[RECORDS FOR THIS TASK]

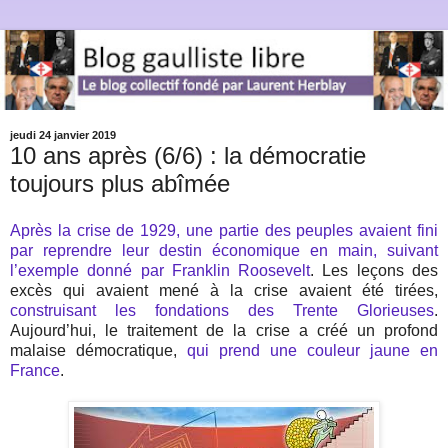
jeudi 24 janvier 2019
10 ans après (6/6) : la démocratie
toujours plus abîmée
Après la crise de 1929, une partie des peuples avaient fini
par reprendre leur destin économique en main, suivant
l’exemple donné par Franklin Roosevelt
. Les leçons des
excès qui avaient mené à la crise avaient été tirées,
construisant les fondations des Trente Glorieuses
.
Aujourd’hui, le traitement de la crise a créé un profond
malaise démocratique,
qui prend une couleur jaune en
France
.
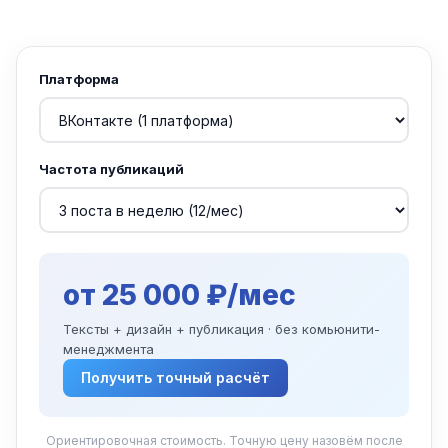
Платформа
Частота публикаций
от 25 000 ₽/мес
Тексты + дизайн + публикация · без комьюнити-
менеджмента
Получить точный расчёт
Ориентировочная стоимость. Точную цену назовём после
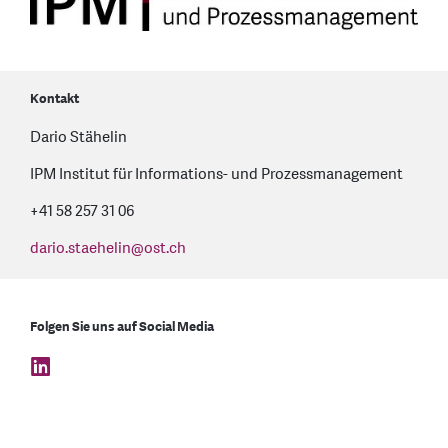
Kontakt
Dario Stähelin
IPM Institut für Informations- und Prozessmanagement
+41 58 257 31 06
dario.staehelin
@
ost.ch
Folgen Sie uns auf Social Media
find us on: linkedin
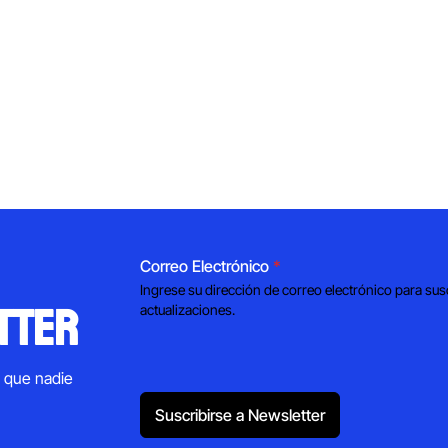
Correo Electrónico
*
Ingrese su dirección de correo electrónico para sus
tter
actualizaciones.
s que nadie
Suscribirse a Newsletter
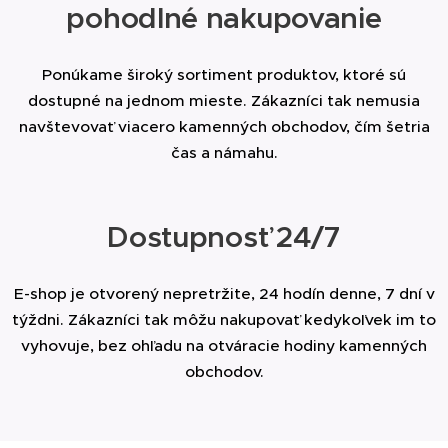
pohodlné nakupovanie
Ponúkame široký sortiment produktov, ktoré sú
dostupné na jednom mieste. Zákazníci tak nemusia
navštevovať viacero kamenných obchodov, čím šetria
čas a námahu.
Dostupnosť 24/7
E-shop je otvorený nepretržite, 24 hodín denne, 7 dní v
týždni. Zákazníci tak môžu nakupovať kedykoľvek im to
vyhovuje, bez ohľadu na otváracie hodiny kamenných
obchodov.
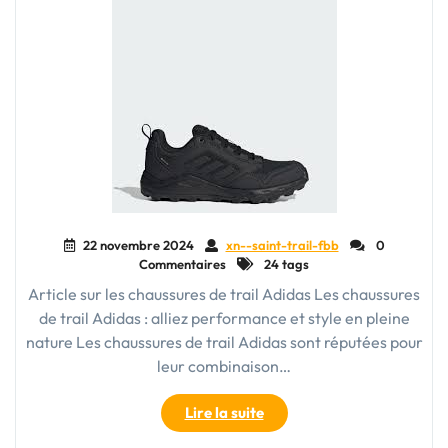
et
Stylé"
22 novembre 2024
xn--saint-trail-fbb
0
Commentaires
24 tags
Article sur les chaussures de trail Adidas Les chaussures
de trail Adidas : alliez performance et style en pleine
nature Les chaussures de trail Adidas sont réputées pour
leur combinaison…
"Découvrez
Lire la suite
les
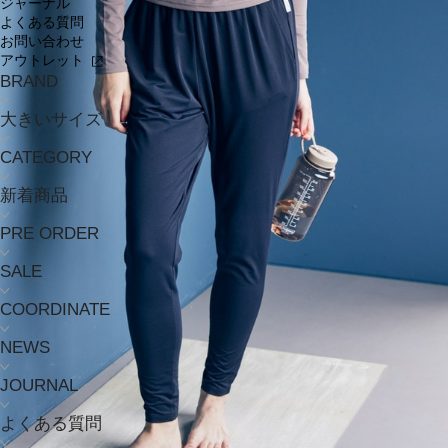
ジャーナル
よくある質問
お問い合わせ
アウトレット
BRAND
大きいサイズ
CATEGORY
新着商品
PRE ORDER
SALE
COORDINATE
NEWS
JOURNAL
よくある質問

[ACTIVITY] Leave out every picture and write out exactly the lines running from the line containing "22 novembre 2024" to the end of the listing above.

[WRITTEN RESPONSE]
22 novembre 2024
xn--saint-trail-fbb
0
Commentaires
24 tags
Article sur les chaussures de trail Adidas Les chaussures
de trail Adidas : alliez performance et style en pleine
nature Les chaussures de trail Adidas sont réputées pour
leur combinaison…
"Découvrez
Lire la suite
les
ジャーナル
よくある質問
お問い合わせ
アウトレット
BRAND
大きいサイズ
CATEGORY
新着商品
PRE ORDER
SALE
COORDINATE
NEWS
JOURNAL
よくある質問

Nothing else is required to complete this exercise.